[TEXT PROVIDED — start]

Retrieving information from a document is easy using the DOM. Most of the work lies in traversing the document tree and selecting the nodes that are actually interesting for the application. Once that is done, it is usually trivial to call a method of the node (or nodes), or to retrieve the value of an attribute of the node. In order to extract information using the DOM, however, we first need to get a DOM document object.
Perhaps the most glaring hole in the DOM specifications is that there is no facility in the API for retrieving a document object from an existing XML document. In a browser, the document is completely loaded before the DOM client code in the embedded or linked scripts can get to the document, so the document object is placed in a well-known location in the script’s execution environment. For applications that do not live in a web browser, this approach simply does not work, so we need another solution.
Our solution depends on the particular DOM implementation we use. We can always create a document object from a file, a string, or a URL.
Creating a DOM instance to work with is easy in Python. Using 4DOM, we need call only one function to load a document from an open file:
from xml.dom.ext.reader.Sax2 import FromXmlStream doc = FromXmlStream(sys.stdin)
There are two convenient functions in the xml.dom.minidom
module that can be used to load a document. The parse
function takes a parameter that can
be a string containing a filename or URL, or it can be a file object
open for reading:
import xml.dom.minidom doc = xml.dom.minidom.parse(sys.stdin)
Another function, parseString
, can be used to load a
document from a buffer containing XML text that has already been
loaded into memory:
doc = xml.dom.minidom.parseString("<doc>My tiny document.</doc>")

[TEXT PROVIDED — finish]
[MATERIAL PROVIDED — start]

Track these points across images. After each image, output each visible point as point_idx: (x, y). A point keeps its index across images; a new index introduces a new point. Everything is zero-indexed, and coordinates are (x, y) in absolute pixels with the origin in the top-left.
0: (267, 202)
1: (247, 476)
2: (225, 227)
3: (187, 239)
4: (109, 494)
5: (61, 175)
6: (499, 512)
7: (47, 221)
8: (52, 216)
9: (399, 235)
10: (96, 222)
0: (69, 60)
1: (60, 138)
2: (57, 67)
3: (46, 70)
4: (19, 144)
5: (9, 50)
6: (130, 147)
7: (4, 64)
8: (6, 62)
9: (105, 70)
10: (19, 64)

[MATERIAL PROVIDED — finish]
[MATERIAL PROVIDED — start]

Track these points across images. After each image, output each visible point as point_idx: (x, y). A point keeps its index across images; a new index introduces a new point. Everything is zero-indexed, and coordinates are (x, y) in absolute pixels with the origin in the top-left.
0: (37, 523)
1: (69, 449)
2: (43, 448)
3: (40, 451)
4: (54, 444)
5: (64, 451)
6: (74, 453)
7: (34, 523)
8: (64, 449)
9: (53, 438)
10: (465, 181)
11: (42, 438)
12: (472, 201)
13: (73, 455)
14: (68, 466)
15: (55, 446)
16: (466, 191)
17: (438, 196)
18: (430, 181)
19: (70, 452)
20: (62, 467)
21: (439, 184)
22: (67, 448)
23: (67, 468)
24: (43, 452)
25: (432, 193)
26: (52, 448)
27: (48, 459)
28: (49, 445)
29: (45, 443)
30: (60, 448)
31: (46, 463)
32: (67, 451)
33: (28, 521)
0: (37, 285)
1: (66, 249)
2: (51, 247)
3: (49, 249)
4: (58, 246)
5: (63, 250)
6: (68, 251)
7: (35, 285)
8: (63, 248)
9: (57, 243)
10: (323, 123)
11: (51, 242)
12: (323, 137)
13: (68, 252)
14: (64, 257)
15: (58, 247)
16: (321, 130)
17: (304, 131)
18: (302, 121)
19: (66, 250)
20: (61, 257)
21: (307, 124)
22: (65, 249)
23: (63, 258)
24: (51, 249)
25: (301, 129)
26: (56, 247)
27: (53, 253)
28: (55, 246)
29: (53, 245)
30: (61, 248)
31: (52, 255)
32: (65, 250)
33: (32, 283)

[MATERIAL PROVIDED — finish]
[MATERIAL PROVIDED — start]

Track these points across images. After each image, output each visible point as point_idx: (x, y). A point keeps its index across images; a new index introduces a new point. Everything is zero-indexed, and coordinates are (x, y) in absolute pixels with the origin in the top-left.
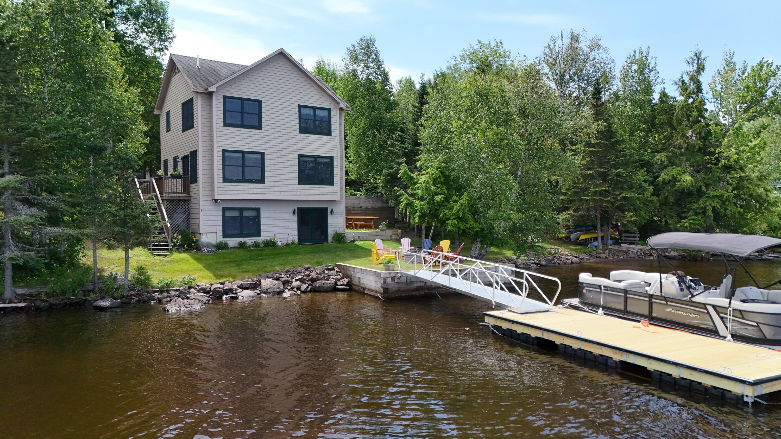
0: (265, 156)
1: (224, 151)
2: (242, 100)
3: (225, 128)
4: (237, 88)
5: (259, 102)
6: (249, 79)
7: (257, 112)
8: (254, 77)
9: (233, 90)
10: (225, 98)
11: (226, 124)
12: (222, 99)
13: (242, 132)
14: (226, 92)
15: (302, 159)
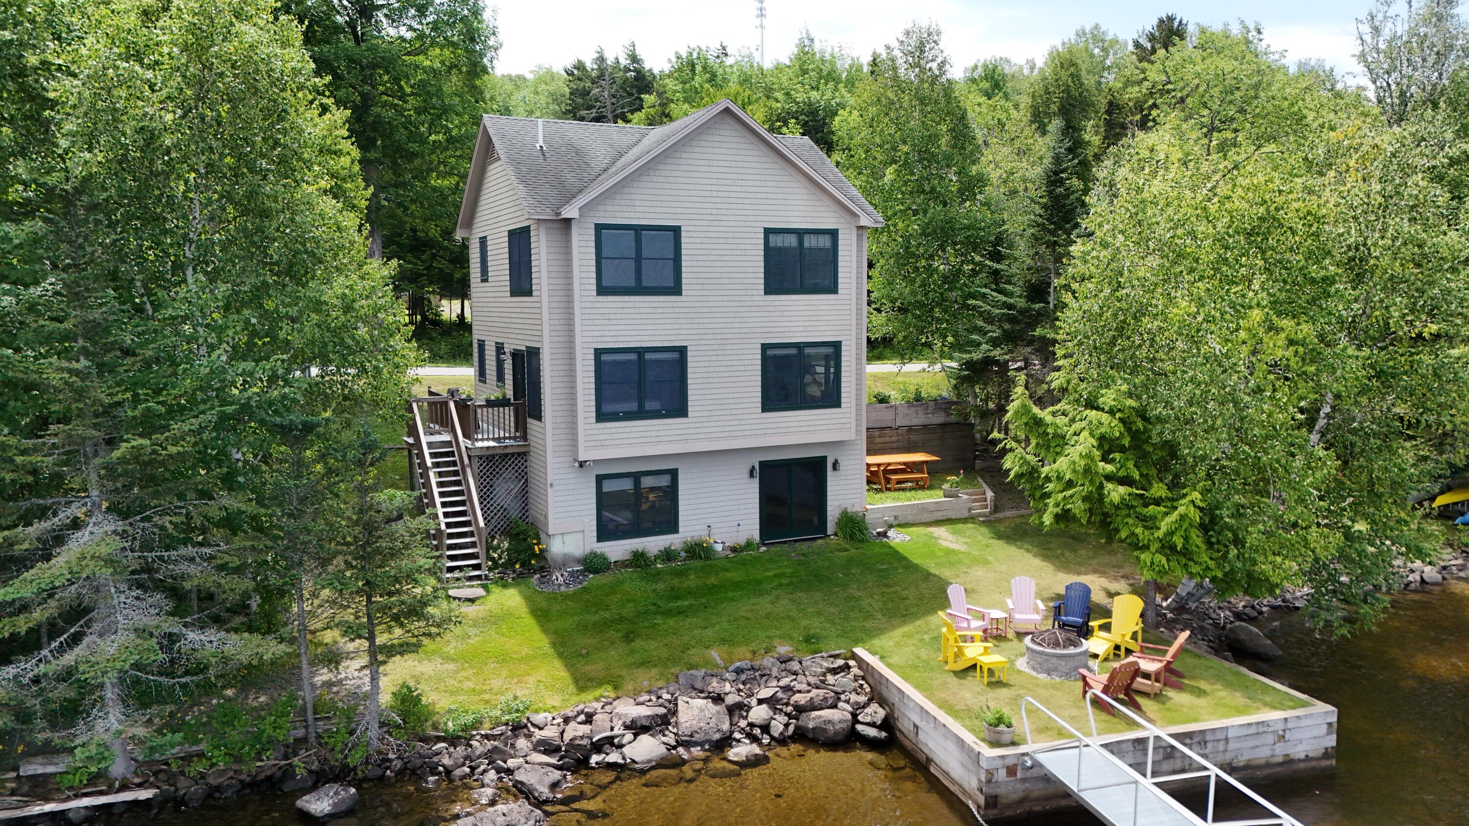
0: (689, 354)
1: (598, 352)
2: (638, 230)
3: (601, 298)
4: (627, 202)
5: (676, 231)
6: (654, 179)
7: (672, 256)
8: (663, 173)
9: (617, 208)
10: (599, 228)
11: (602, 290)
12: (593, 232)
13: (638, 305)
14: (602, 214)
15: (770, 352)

[MATERIAL PROVIDED — finish]

→ **EXERCISE REQUIREMENTS**:
- a) Reproduce word for word the portion of the passage on loading DOM documents in Python from "Our solution depends" up to and including "doc = xml.dom.minidom.parse(sys.stdin)".
- b) Name every Python function that the passage on loading DOM documents in Python gives for loading a document.

→ **SOLUTIONS**:
- a)
Our solution depends on the particular DOM implementation we use. We can always create a document object from a file, a string, or a URL.
Creating a DOM instance to work with is easy in Python. Using 4DOM, we need call only one function to load a document from an open file:
from xml.dom.ext.reader.Sax2 import FromXmlStream doc = FromXmlStream(sys.stdin)
There are two convenient functions in the xml.dom.minidom
module that can be used to load a document. The parse
function takes a parameter that can
be a string containing a filename or URL, or it can be a file object
open for reading:
import xml.dom.minidom doc = xml.dom.minidom.parse(sys.stdin)

- b)
- FromXmlStream (from xml.dom.ext.reader.Sax2, in 4DOM)
- parse (in xml.dom.minidom)
- parseString (in xml.dom.minidom)